Su cabellera rubia se inclinaba al igual que su rostro sobre un costado de sus hombros, una de sus manos parecía adular su cadera, la otra descansaba indiferente. Una correa dorada ajustaba su vestido negro recorriendo con calma la curva de su cintura y un sencillo collar acariciaba su delicado cuello. Un leve rictus sobre sus labios me hizo recordar la pintura de Leonardo, aunque ella no sonreía en absoluto, sin embargo, a pesar de esta exhaustiva observación, me dejé cautivar por algo en particular, sin darme cuenta, sin resistencia, y con una intolerable inocencia quedé atrapado en la profundidad de su mirada.
Me estaba observando, y podía sentirlo. Sus ojos parecían atravesar mi corazón, desnudar mis pensamientos y susurrarme con absoluta claridad.
Su insistente fijación parecía desafiarme y sin darme cuenta, me hizo sentar en el banquillo de los acusados con absoluta rapidez, y sin misericordia.
No sé lo que pasó en ese momento, pero era necesario pedirle explicaciones por su arrogante mirada.
No recuerdo si lo pensé o lo grité descontrolado.
¿Qué me reprochas?
¿Quién eres, para apuntarme con esa mirada acusadora?
¿Acaso puedes ver la culpa que he ocultado?
¿Acaso pretendes ponerme de rodillas para purgar mis pecados?
¿Quieres ver doblegada mi espalda en un sangriento flagelo de expiación?
Al darme cuenta de mis delirantes pensamientos y al sentir una acelerada respiración sobre mi pecho me obligué a salir de ese trance. Con un titánico esfuerzo logré por fin resistir ese poder hipnótico que me tenía atrapado.

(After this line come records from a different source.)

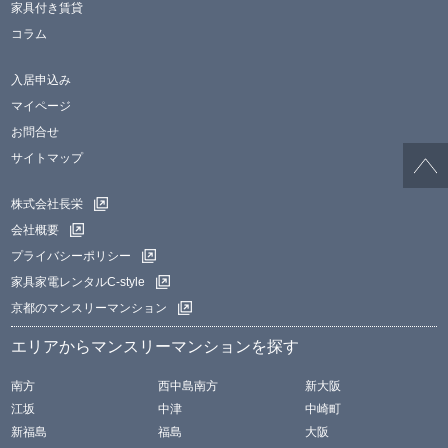
家具付き賃貸
コラム
入居申込み
マイページ
お問合せ
サイトマップ
株式会社長栄
会社概要
プライバシーポリシー
家具家電レンタルC-style
京都のマンスリーマンション
エリアからマンスリーマンションを探す
南方
西中島南方
新大阪
江坂
中津
中崎町
新福島
福島
大阪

Salí a fumar un cigarrillo para calmarme. Me detuve bajo las ramas de un árbol que se mecía con suavidad por la fría brisa nocturna. Levanté el vaso de whisky brindando a la luna llena, y contemplé con curiosidad el hielo danzando sosegadamente sobre ese mar en calma de color dorado.
Quise refugiarme en ese pequeño momento de paz, pero el frio nocturno me hizo entrar con rapidez.
Al entrar en la habitación, la miré de reojo, con temor. Estaba acompañada, pero curiosamente parecía estar sola, el hombre a su lado parecía perdido, lejos de su presencia, y a ella parecía no importarle.
Intenté huir, sin embargo, sentí nuevamente su mirada, acechando, esperando paciente, en completo silencio, declarando con frialdad que las palabras eran innecesarias entre ella y este vacilante hombre perturbado.
Me detuve desafiante. Mantuve por escasos segundos mi mirada en la suya, luego con una sensación de derrota, retrocedí acobardado.
Me detuve a una distancia segura y con esa extraña sensación en mis pensamientos, levanté mi rostro y desde lejos, como si la distancia pudiera protegerme, volví a mirar esos ojos que parecían haberme embrujado.
La vi pálida con sus ojos perdidos derramando lágrimas negras.
Algo cayó de mis manos con un sonido metálico.
El llanto acongojado me hizo volver a la realidad. Alguien volteó la foto sobre el féretro y por fin pude depositar con prisa la rosa infame que apretaba en mi mano.
Había llegado solo, como siempre. Y al irme sabía que nunca más lo estaría.